- Hebrew: אופוריה
- Genre: Teen drama
- Created by: Ron Leshem
- Written by: Ron Leshem; Daniel Amsel;
- Directed by: Dafna Levin
- Starring: Roni Dalumi; Dekel Adin; Amit Erez; Tawfeek Barhom; Avi Mazliah; Roy Nik; Ofer Hayoun; Maor Schwitzer;
- Country of origin: Israel
- Original language: Hebrew
- No. of seasons: 1
- No. of episodes: 10

Production
- Cinematography: Shai Goldman
- Running time: 52 minutes
- Production companies: Tedy Productions; Hot;

Original release
- Network: Hot 3
- Release: 30 November 2012 – 1 February 2013

= Euphoria (Israeli TV series) =

Israeli television series

Euphoria (אופוריה, Oforia) is an Israeli teen drama television series created and written by Ron Leshem, Dafna Levin, Daniel Amsel, and Timira Yardeni, and directed by Dafna Levin, broadcast on Hot 3 from 30 November 2012 to 1 February 2013. The series follows a group of 17-year-olds dealing with sex, addiction, and loss. Adults appear in the series only rarely, and are always filmed at an angle that obscures their faces. Some of the series' plot is based on real events. Skins has been named as an influence on the creators of the series. The show was met with controversy by Israeli officials, such as Orli Yehezkel of the Cable and Satellite Broadcasting Council, who called for the miniseries to be taken off the air.

== Plot ==
The story follows a group of high school students, as they attempt to cope with an uncertain future through the use of drugs and sex. It is based on the true story of a teenager who was murdered outside of a club, and the series takes place one year after that incident.

== Cast and characters ==
- Roni Daloomi as Hofit, a drug-addicted girl cutter who blames herself for Ra'anan's death.
- Kosta Kaplan as Ra'anan, a 16-year-old murdered the year before the events of the series, based on the 2004 murder of Ra'anan Levy.
- Dekel Adin as Kino, Ra'anan's childhood friend, lives alone while his parents are in Shanghai, has an active imagination and is mostly seen sleeping and in a dream world where he spends his time with Ra'anan in search of "Mirando Al Cielo" in South America.
- Maor Schwitzer as Osher Gimpel, nicknamed "Shamen" (fatty), a self-conscious boy, addicted to pornography, experiencing impotence as a result.
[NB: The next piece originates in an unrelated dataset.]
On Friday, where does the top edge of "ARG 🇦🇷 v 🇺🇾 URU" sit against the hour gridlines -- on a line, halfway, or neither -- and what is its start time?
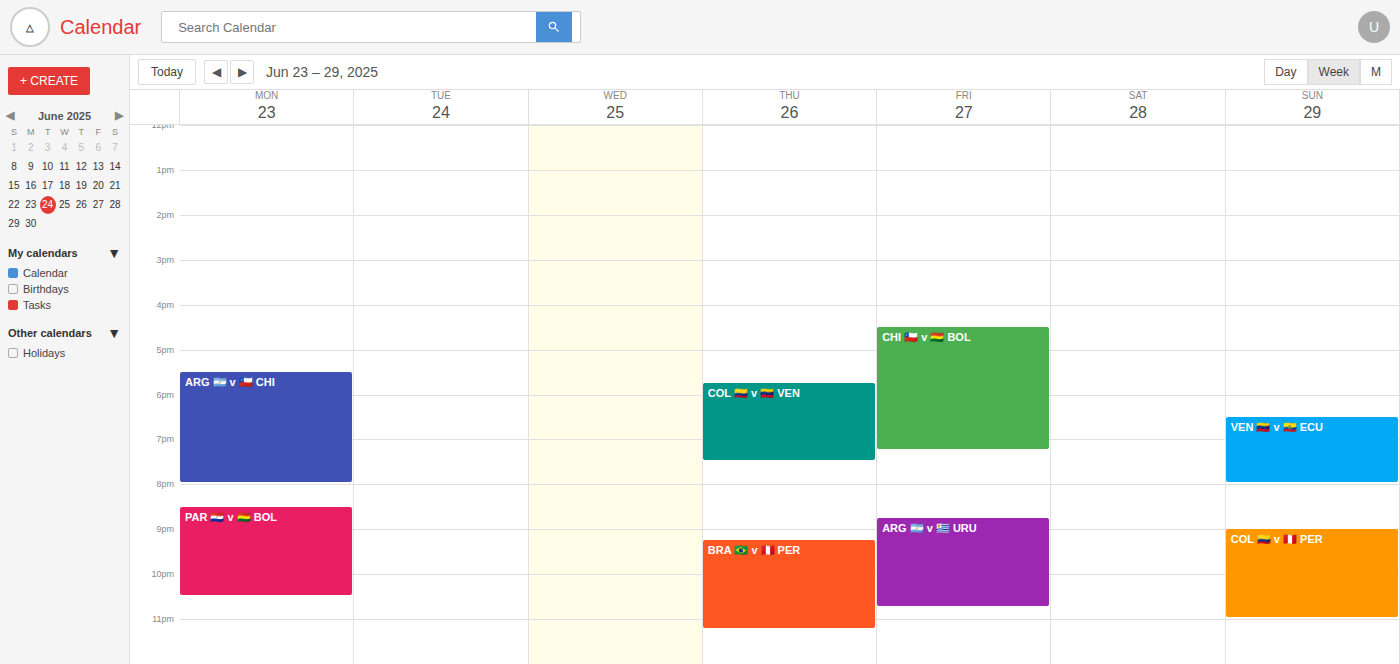
8:45 PM -- neither: three quarters of the way from the 8 PM line to the 9 PM line.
He has sex with the house maid and eventually buys a sex doll.
- Dolev Mesika as Deker Eldar, nicknamed "Tzehubon" (yellow), a shy boy who uses his knowledge of chemistry and online instructional videos to produce and sell hallucinogenic drugs. Dolev is in love with Hofit, whom he later rapes when she rejects him. He tries to get into the pilot course in the IDF.
- Roy Nik as Elkana Eldar, Deker's older brother, an IDF defector who spends most of his time having casual sex and giving advice to the others.
- Amit Erez as Noy Cohen, a lonely overweight girl who begins having casual sex with men per Elkana's advice and is subsequently diagnosed as having HIV.
- Avi Mazliah as Uriel, nicknamed "Mastuli" (stoned), an openly gay drifter/couch surfer who has left home and moves from place to place. Per request, he takes Noy's virginity and later stays with Shuki, who tries to perform conversion therapy on him.
- Uriel Geta as Tomer Samigura, nicknamed "Tomeriko", a young drug dealer and Orthodox Jew who later murders Yizhar, Ra'anan's killer, and broadcasts it live on the internet.
- Tawfeek Barhom as Dudu, a 17-year-old Palestinian and aspiring veterinarian, lives in Kino's apartment building.
- Ofer Hayoun as Shuki Samiguara, Tomeriko's religious older brother, tries to convert Mastuli.

== Reception ==
The show received mixed reviews in Israel, and was cancelled after one season. Yedioth Ahronoth critic Einav Schiff partially credits the cancellation to the show's late time slot, in a time before streaming television or delayed watching was common in Israel, making it difficult for Euphoria to find an audience.

== Adaptations ==
In 2019, Euphoria was adapted into an American television series of the same name by Sam Levinson, which premiered on HBO on 16 June 2019. Leshem and Levin joined the production as executive producers.

In 2025, Euphorie, a German adaptation of the series, premiered on RTL+. The series is directed by Antonia Leyla Schmidt and André Szardenings.